Convention attendance was down 34.8 percent in February to 583,168.

Date-shifting of events into January or March by two outdoor sporting events, a wireless technology event and a hospitality event accounts for about 77,000 visits being tallied in those months, according to the convention authority.

Straightforward budgeting decisions by companies trying to save money on travel accounts for an untold portion of the decline.

Concern by companies about the appearance of hosting or attending an event in Las Vegas may also have contributed.

"Part of it we think is the perception issue we had," said Kevin Bagger, director of Internet marketing and research for the Las Vegas Convention and Visitors Authority. "It is hard to separate that from other things."

New York-based money and markets blogger Mark Gimein, who blogs at, said the bad publicity associated with the fallout of the bank bailout controversy could linger.
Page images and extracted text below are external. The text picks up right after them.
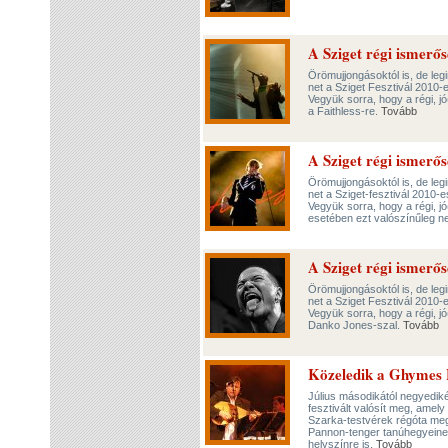
A Sziget régi ismerős
Örömujjongásoktól is, de le
net a Sziget Fesztivál 2010-e
Vegyük sorra, hogy a régi, jó
a Faithless-re.
Tovább
A Sziget régi ismerős
Örömujjongásoktól is, de le
net a Sziget-fesztivál 2010-e
Vegyük sorra, hogy a régi, jó
esetében ezt valószínűleg n
A Sziget régi ismerő
Örömujjongásoktól is, de le
net a Sziget Fesztivál 2010-e
Vegyük sorra, hogy a régi, jó
Danko Jones-szal.
Tovább
Közeledik a Ghymes F
Július másodikától negyedi
fesztivált valósít meg, amely
Szarka-testvérek régóta meg
Pannon-tenger tanúhegyeinek
helyszínre is.
Tovább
"For the next year, year and a half, it is going to make people a little gun shy," he said.

The news wasn't any better for the Clark County gambling towns of Mesquite and Laughlin.

In Mesquite visitation fell 31.9 percent to 94,005 people for the month. The average daily room rate fell 13.3 percent to $59.38.

Laughlin visitation was down 17.2 percent to 206,563. The average daily room rate there fell 3.4 percent to $37.94.